I’m content with how the investment played out. I entered at IPO, captured meaningful gains during the post-GENIUS Act rally, and gradually exited as new data began to challenge my original thesis.

Could Circle ride another wave of crypto related enthusiasm in Q4 2025, especially if we see the typical post August/September rebound? It’s possible. But at this stage, the risk/reward no longer stacks up for me, there are more compelling opportunities elsewhere in the space.

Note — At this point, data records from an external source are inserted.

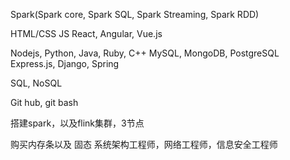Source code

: Spark(Spark core, Spark SQL, Spark Streaming, Spark RDD)







HTML/CSS
JS
React, Angular, Vue.js

Nodejs, Python, Java, Ruby, C++
MySQL, MongoDB, PostgreSQL
Express.js, Django, Spring

SQL, NoSQL

Git hub, git bash



搭建spark，以及flink集群，3节点

购买内存条以及 固态
系统架构工程师，网络工程师，信息安全工程师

I think sometimes the smartest move is to step aside and let the hype burn off, before fundamentals bring the story back down to earth.

Disclaimer

BlackGoat is an employee of Simply Wall St, but has written this narrative in their capacity as an individual investor. BlackGoat holds no position in NYSE:CRCL. Simply Wall St has no position in the company(s) mentioned. Simply Wall St may provide the securities issuer or related entities with website advertising services for a fee, on an arm's length basis. These relationships have no impact on the way we conduct our business, the content we host, or how our content is served to users. This narrative is general in nature and explores scenarios and estimates created by the author. The narrative does not reflect the opinions of Simply Wall St, and the views expressed are the opinion of the author alone, acting on their own behalf. These scenarios are not indicative of the company's future performance and are exploratory in the ideas they cover. The fair value estimate's are estimations only, and does not constitute a recommendation to buy or sell any stock, and they do not take account of your objectives, or your financial situation. Note that the author's analysis may not factor in the latest price-sensitive company announcements or qualitative material.